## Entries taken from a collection
────

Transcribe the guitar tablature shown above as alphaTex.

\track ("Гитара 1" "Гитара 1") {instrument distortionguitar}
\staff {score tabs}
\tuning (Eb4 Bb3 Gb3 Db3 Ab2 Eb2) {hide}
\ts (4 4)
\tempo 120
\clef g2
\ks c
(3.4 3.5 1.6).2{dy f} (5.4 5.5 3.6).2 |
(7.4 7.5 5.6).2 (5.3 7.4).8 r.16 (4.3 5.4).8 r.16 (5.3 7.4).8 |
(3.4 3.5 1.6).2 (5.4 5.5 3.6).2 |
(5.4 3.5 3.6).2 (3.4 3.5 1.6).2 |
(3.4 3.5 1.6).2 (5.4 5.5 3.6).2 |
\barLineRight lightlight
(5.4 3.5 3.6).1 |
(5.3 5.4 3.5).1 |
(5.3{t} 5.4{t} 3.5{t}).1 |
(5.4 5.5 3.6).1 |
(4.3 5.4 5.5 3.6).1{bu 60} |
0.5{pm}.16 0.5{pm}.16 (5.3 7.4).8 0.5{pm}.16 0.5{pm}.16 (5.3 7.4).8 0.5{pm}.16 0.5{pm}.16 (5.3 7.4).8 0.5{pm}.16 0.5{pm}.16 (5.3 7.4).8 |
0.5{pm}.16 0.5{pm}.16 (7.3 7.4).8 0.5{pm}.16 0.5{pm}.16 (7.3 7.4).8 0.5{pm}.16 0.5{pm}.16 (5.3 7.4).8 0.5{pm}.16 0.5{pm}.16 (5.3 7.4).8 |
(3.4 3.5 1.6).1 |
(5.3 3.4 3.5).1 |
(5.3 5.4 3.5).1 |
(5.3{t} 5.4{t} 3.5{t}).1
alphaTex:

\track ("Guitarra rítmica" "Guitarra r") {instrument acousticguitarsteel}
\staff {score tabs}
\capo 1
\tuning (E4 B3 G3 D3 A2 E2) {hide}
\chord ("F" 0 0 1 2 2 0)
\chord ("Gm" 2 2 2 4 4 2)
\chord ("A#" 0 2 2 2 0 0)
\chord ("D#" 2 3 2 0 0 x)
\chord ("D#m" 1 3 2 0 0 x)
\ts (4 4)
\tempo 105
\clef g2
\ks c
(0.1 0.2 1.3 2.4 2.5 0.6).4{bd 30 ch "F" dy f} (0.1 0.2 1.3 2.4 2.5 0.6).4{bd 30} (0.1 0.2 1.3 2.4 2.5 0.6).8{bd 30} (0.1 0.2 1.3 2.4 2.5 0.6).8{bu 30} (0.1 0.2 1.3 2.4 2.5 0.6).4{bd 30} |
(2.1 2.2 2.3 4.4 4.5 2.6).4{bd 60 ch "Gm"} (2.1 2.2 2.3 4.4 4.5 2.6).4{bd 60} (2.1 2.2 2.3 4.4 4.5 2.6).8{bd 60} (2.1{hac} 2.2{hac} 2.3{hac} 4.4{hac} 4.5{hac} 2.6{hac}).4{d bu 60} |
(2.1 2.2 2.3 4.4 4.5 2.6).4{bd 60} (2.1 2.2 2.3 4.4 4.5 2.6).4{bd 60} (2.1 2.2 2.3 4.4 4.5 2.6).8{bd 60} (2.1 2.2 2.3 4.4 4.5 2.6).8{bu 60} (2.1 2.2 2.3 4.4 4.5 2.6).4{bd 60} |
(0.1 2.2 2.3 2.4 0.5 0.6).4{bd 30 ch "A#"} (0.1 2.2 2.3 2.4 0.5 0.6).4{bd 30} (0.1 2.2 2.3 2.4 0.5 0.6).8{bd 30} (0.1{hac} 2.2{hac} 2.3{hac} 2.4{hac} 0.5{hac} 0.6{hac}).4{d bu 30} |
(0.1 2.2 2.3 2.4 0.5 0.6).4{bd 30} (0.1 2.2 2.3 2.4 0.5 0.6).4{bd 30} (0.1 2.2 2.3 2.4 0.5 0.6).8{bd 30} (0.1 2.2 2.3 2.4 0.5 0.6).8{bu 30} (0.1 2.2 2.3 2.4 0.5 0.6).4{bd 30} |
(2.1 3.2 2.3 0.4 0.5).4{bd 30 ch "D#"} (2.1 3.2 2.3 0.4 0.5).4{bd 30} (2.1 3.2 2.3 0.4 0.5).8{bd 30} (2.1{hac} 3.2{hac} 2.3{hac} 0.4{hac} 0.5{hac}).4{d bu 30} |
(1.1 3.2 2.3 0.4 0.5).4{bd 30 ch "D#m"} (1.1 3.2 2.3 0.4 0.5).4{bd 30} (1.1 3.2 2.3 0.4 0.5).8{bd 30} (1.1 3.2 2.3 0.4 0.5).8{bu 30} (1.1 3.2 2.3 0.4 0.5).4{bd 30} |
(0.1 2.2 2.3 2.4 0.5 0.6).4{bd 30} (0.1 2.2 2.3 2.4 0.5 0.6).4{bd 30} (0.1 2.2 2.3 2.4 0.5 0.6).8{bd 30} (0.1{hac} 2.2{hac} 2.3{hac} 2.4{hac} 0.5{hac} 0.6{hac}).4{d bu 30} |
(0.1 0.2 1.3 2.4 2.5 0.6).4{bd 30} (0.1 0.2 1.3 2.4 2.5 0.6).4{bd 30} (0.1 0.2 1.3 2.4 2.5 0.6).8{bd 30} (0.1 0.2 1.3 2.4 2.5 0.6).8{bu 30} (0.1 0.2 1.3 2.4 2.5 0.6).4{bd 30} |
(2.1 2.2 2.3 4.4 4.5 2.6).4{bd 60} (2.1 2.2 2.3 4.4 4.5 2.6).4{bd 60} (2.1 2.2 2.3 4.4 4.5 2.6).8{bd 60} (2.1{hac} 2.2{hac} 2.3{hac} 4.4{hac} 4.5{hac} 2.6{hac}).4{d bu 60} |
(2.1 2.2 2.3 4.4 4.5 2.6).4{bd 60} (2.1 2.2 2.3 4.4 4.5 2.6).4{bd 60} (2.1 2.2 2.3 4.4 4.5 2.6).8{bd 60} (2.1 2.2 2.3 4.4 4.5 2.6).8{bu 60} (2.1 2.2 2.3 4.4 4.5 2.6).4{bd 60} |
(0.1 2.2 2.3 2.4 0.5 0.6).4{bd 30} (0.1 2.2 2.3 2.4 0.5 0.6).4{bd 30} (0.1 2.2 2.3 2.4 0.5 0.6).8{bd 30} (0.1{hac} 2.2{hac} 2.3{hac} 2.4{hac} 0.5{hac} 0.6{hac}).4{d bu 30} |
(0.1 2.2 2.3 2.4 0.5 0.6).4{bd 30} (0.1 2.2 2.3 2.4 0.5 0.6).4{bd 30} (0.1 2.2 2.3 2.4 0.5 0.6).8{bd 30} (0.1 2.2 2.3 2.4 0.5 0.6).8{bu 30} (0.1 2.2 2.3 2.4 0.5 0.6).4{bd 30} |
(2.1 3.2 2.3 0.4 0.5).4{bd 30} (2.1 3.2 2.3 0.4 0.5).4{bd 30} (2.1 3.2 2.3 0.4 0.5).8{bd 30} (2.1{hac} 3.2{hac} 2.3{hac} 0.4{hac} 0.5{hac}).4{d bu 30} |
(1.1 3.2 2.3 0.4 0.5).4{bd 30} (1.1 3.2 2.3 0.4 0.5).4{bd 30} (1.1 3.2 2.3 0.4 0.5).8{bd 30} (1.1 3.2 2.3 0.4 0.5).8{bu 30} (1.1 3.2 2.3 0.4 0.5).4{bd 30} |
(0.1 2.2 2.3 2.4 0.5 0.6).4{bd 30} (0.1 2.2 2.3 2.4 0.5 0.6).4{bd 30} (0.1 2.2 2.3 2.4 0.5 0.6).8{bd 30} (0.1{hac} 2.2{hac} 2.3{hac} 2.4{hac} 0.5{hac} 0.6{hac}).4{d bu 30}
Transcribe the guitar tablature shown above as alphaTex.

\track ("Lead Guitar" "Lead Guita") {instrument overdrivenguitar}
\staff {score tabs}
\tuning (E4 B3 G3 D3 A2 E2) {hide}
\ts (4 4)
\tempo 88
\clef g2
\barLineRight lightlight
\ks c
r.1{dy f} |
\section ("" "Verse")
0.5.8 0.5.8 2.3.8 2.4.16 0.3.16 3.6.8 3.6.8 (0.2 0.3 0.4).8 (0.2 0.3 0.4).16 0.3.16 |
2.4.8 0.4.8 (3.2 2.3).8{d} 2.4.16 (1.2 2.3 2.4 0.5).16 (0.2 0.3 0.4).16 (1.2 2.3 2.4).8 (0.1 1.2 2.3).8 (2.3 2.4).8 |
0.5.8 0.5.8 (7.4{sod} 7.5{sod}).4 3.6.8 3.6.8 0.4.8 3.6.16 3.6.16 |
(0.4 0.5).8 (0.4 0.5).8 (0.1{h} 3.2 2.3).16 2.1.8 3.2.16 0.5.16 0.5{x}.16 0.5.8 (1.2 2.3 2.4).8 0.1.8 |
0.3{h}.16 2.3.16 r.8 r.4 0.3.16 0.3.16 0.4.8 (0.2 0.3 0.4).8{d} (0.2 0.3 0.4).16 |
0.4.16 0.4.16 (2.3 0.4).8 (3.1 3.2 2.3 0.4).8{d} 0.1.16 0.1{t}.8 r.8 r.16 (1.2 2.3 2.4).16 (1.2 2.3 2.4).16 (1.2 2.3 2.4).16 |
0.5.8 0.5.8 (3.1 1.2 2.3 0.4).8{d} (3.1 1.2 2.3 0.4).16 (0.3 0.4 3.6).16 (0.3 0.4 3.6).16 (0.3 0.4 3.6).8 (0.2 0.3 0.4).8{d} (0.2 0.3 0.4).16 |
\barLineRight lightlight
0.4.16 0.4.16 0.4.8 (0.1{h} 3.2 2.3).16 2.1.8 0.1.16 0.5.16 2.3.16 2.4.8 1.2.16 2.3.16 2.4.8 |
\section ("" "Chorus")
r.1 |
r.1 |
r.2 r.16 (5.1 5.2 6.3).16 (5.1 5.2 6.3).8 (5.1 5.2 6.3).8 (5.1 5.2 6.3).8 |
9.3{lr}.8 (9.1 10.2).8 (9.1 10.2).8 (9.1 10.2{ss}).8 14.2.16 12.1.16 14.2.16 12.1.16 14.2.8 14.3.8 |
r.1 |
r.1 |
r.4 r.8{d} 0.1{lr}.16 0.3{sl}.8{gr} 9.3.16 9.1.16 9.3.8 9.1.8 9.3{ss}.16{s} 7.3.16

────

## Required work
How many lines in the items above contain the string "chord"? Reply with the number alone.

## Response below
5